Sheldon M. Feldman, MD, chief, Division of Breast Surgery and Breast Surgical Oncology, director, Breast Cancer Services, professor, Department of Surgery, Montefiore Einstein, discusses the recognition of racial disparities in breast cancer, sharing how oncologists can mitigate treatment-related toxicities in underserved patient populations.
Addressing racial disparities in breast cancer is crucial for optimizing patient outcomes, particularly among underserved populations, Feldman begins. This is due to several factors including cancer biology, individual genetic profiles, and variations in cancer characteristics across racial subgroups, all of which significantly affect treatment efficacy and prognosis, according to Feldman. Among African American women, for example, breast cancer is often diagnosed at a younger age and frequently presents as triple-negative breast cancer, he explains.

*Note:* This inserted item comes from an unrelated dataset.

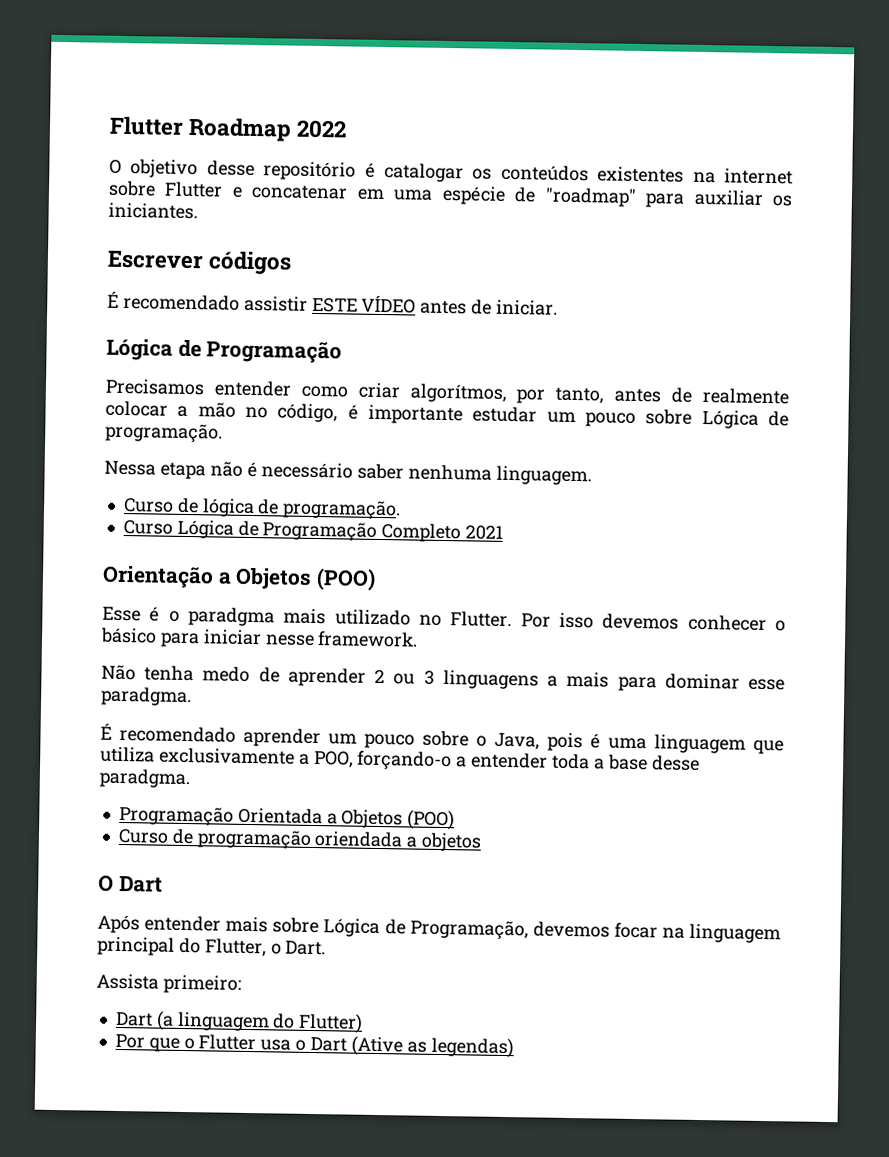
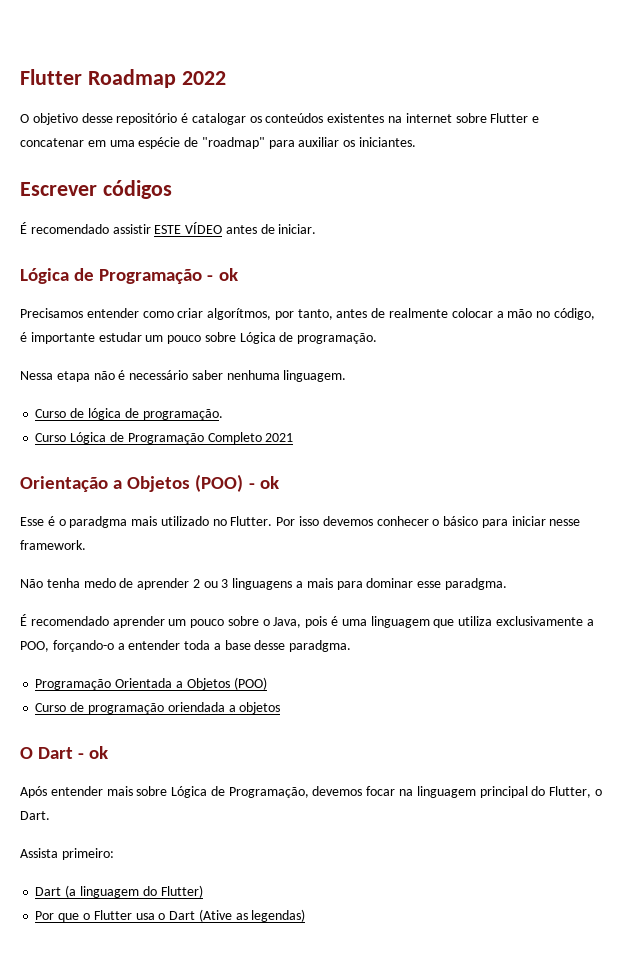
(343, 352) none -> [207,268,238,281] - ok
(377, 579) none -> [248,476,279,489] - ok
(163, 884) none -> [78,746,109,759] - ok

This form of breast cancer poses unique challenges, as it lacks defined treatment targets; this disease is neither estrogen receptor positive nor progesterone receptor positive, nor is it HER2 positive, making it particularly challenging to manage effectively, Feldman reports.
Acknowledging these disparities has spurred a focus on improving early detection and preventive screening among African American women, especially for those with a familial history of breast cancer, Feldman says. Screening at a younger age is increasingly recommended, and supplemental screening techniques, such as ultrasound and MRI, have proven valuable for younger women with dense breast tissue across all racial groups, he reiterates.
Moreover, there is a growing awareness of the heightened susceptibility of African American women to treatment-related toxicities, Feldman continues. Chemotherapy-induced neuropathy, particularly from taxane-based treatments, has shown a greater prevalence in this population, he emphasizes. Common taxanes include paclitaxel and docetaxel; however, recent research indicates that docetaxel may pose a slightly lower neuropathy risk for African American patients compared with other taxanes, he adds, stating that studies exploring modified chemotherapy dosing schedules have shown promise in mitigating neuropathy risk. This development is significant, given the severe effect of neuropathy on quality of life, he expands. Ongoing research is also revealing genetic markers linked to neuropathy risk, offering potential avenues for targeted preventive strategies, he says. Advances from anti-HER2 therapies hint at future innovations in reducing neuropathy risk in high-risk subgroups, bringing hope for better-tailored interventions that could prevent this debilitating adverse effect, Feldman concludes.